[Images with bounding boxes]

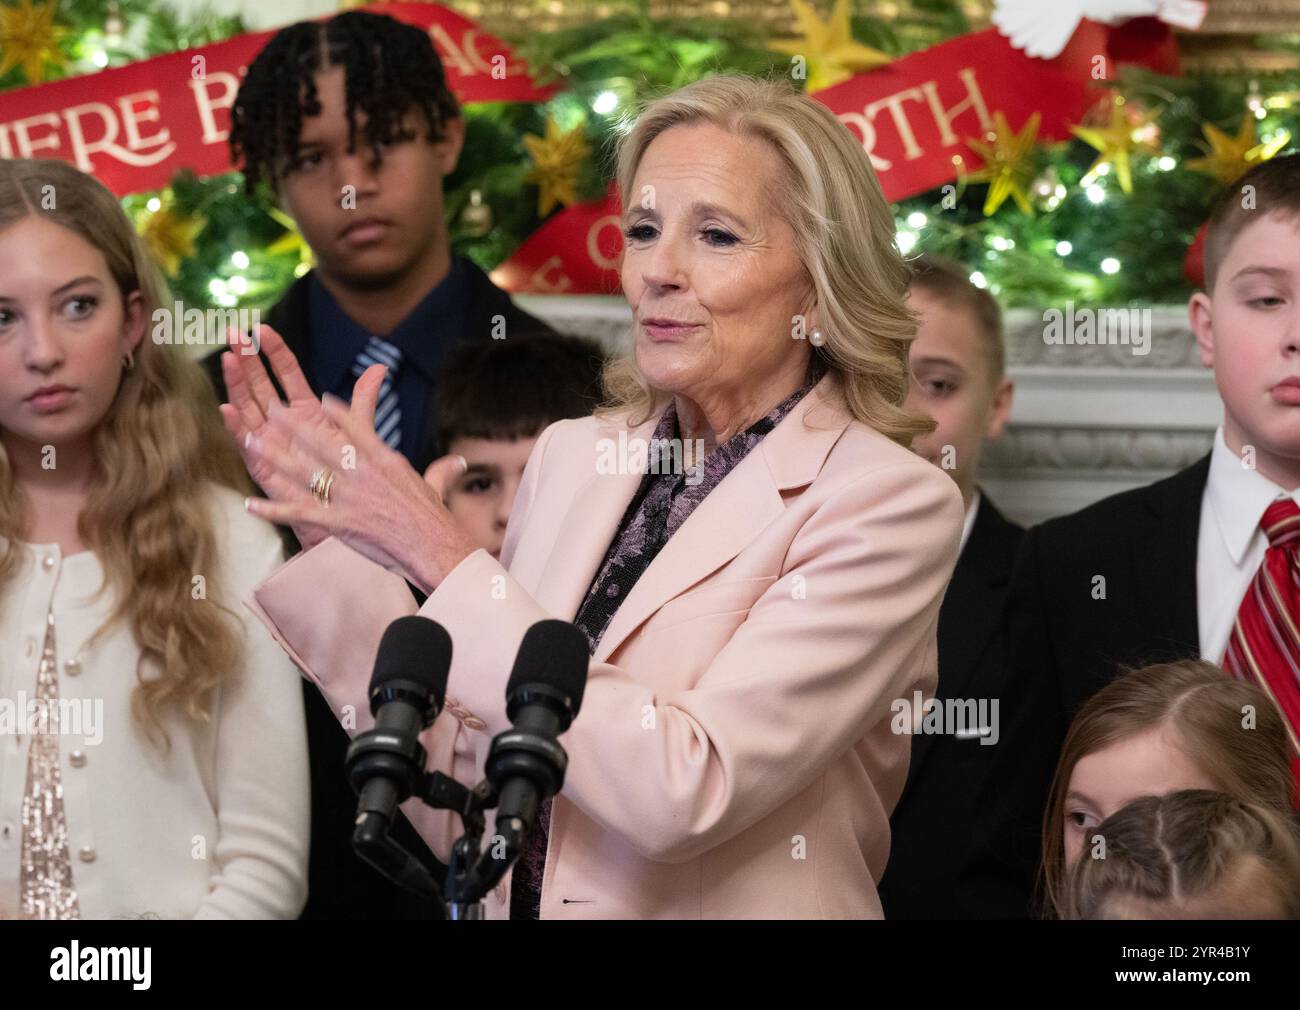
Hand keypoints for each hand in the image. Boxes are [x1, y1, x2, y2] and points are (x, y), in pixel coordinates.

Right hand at [219, 324, 365, 551]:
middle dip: (248, 360)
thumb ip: (363, 400)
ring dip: (237, 385)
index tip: (263, 328)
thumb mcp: (360, 433)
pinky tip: (227, 410)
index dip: (275, 352)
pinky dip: (238, 429)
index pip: (286, 375)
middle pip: (261, 386)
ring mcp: (273, 446)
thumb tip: (380, 368)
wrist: (352, 516)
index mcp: (306, 413)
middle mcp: (284, 426)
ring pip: (250, 410)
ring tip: (227, 360)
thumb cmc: (353, 476)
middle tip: (234, 334)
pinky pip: (249, 448)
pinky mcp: (267, 470)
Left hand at [238, 372, 478, 593]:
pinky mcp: (339, 523)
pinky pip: (299, 513)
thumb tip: (458, 461)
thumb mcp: (437, 487)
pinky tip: (252, 504)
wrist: (435, 547)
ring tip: (251, 443)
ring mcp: (349, 497)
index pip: (357, 428)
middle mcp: (363, 473)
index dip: (335, 413)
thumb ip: (443, 470)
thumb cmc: (437, 521)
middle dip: (293, 424)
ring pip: (304, 471)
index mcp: (386, 461)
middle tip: (271, 408)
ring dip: (274, 456)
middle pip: (322, 442)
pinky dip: (273, 509)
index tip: (319, 400)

## YOUR INSTRUCTIONS
Copy every line from the data that includes the string "hand".

## SOLUTION FOR THIS TASK
Hand keypoints for each hand in the image. Boxes are [x1, y1, x2, y2] and points are (x, y), in pixel coordinates.
Right hand at [219, 324, 365, 551]:
Left hand at [238, 372, 478, 593]:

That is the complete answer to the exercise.